How to Warn Job Applicants about Faking on Personality Tests

Topic(s): Faking, personality, selection
Publication: Journal of Applied Psychology (2012)
Article: Testing the efficacy of a new procedure for reducing faking on personality tests within selection contexts
Authors: J. Fan, D. Gao., S.A. Carroll, F.J. Lopez, T.S. Tian, H. Meng
Reviewed by: Neil Morelli

Has your organization ever used, or ever considered using a personality test as part of their selection battery? Due to personality tests’ ability to predict job performance and low propensity to lead to adverse impact, you’re not alone. However, one controversial issue still plagues the use of personality tests in selecting applicants: applicant faking. Faking is defined as the intentional distortion of responses to portray a more positive image, and it can negatively affect the effectiveness of the selection device. Fortunately, researchers (Fan et al., 2012) have recently tested a new method for identifying and reducing faking on personality tests that uses a computer-based warning system.


The researchers of this study admit that there is nothing new about warning applicants about faking, but the novel component of their system is how the warning is provided. Instead of a reactive system for reducing faking via statistical controls, the new method proactively mitigates faking by first testing for the likelihood of faking on an “initial item block.” This block of questions consists of impression management items, a bogus scale, and a subset of items from the actual personality test. After comparing the scores from this block to a cutoff level for faking, the computer provides “a polite warning” to respondents flagged as potential fakers while non-flagged applicants are given a neutral message.
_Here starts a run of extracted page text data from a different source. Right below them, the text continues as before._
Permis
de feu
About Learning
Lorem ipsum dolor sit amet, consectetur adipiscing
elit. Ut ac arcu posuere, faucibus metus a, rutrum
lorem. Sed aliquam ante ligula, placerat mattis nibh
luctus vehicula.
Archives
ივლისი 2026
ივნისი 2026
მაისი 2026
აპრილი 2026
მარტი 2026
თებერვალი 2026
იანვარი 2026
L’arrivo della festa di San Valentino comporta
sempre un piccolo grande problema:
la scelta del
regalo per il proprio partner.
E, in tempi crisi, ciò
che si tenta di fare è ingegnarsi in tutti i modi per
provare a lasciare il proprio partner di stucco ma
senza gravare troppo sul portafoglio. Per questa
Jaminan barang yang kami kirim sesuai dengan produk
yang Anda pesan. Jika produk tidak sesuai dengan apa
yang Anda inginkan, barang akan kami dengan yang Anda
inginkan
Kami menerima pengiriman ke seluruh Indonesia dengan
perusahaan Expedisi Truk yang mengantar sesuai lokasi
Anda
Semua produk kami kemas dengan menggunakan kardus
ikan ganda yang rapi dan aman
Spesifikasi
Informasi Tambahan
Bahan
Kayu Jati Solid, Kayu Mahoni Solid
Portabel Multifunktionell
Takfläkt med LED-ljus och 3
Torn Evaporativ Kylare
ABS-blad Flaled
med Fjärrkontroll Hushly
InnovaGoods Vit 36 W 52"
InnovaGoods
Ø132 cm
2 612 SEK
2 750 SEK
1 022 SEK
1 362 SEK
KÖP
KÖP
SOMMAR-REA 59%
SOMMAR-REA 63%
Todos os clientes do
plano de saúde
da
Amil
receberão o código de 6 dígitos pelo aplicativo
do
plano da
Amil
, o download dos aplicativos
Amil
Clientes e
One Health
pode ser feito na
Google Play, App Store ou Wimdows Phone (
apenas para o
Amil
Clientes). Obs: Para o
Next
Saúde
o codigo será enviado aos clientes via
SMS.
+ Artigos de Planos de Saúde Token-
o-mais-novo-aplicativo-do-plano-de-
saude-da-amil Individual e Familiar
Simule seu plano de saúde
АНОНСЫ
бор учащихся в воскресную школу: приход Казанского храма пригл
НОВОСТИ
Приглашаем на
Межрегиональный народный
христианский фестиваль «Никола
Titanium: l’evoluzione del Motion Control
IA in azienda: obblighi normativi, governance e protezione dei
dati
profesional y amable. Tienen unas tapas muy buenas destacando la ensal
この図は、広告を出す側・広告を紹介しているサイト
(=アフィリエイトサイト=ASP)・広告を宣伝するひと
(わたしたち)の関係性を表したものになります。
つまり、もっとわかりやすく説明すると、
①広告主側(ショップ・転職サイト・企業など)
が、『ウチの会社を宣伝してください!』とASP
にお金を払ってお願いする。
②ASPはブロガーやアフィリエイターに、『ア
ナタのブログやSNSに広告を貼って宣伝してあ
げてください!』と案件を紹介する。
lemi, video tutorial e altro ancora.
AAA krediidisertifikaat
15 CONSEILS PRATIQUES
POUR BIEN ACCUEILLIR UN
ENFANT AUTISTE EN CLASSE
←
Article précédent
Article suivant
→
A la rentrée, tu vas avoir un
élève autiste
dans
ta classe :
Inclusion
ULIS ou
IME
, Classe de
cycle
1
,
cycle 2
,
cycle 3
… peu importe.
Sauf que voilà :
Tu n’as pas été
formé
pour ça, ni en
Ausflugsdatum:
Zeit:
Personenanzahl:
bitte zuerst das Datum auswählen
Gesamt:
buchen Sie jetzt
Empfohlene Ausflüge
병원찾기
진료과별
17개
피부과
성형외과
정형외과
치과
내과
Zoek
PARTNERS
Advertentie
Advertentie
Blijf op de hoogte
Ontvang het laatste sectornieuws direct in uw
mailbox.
All respondents are then given the “main item block,” consisting of a second testing of the faking items followed by the full personality measure.


This method’s utility rests in combining best practices from the faking literature: using a proactive mitigation strategy, only providing a warning to potential fakers, and allowing an opportunity for retest. In an organizational quasi-experiment, and a student-based true experiment, the researchers demonstrated that flagged applicants lowered their scores after the warning was provided. Another benefit was that the perception of the test was not significantly affected. As selection methods become more technologically advanced, new opportunities for reducing faking, such as this new method, will provide organizations with an opportunity to reap the benefits of personality testing while reducing exposure to its drawbacks.

Fan, J. Gao., D., Carroll, S.A., Lopez, F.J., Tian, T.S., & Meng, H. (2012). Testing the efficacy of a new procedure for reducing faking on personality tests within selection contexts. Journal of Applied Psychology, 97(4), 866-880.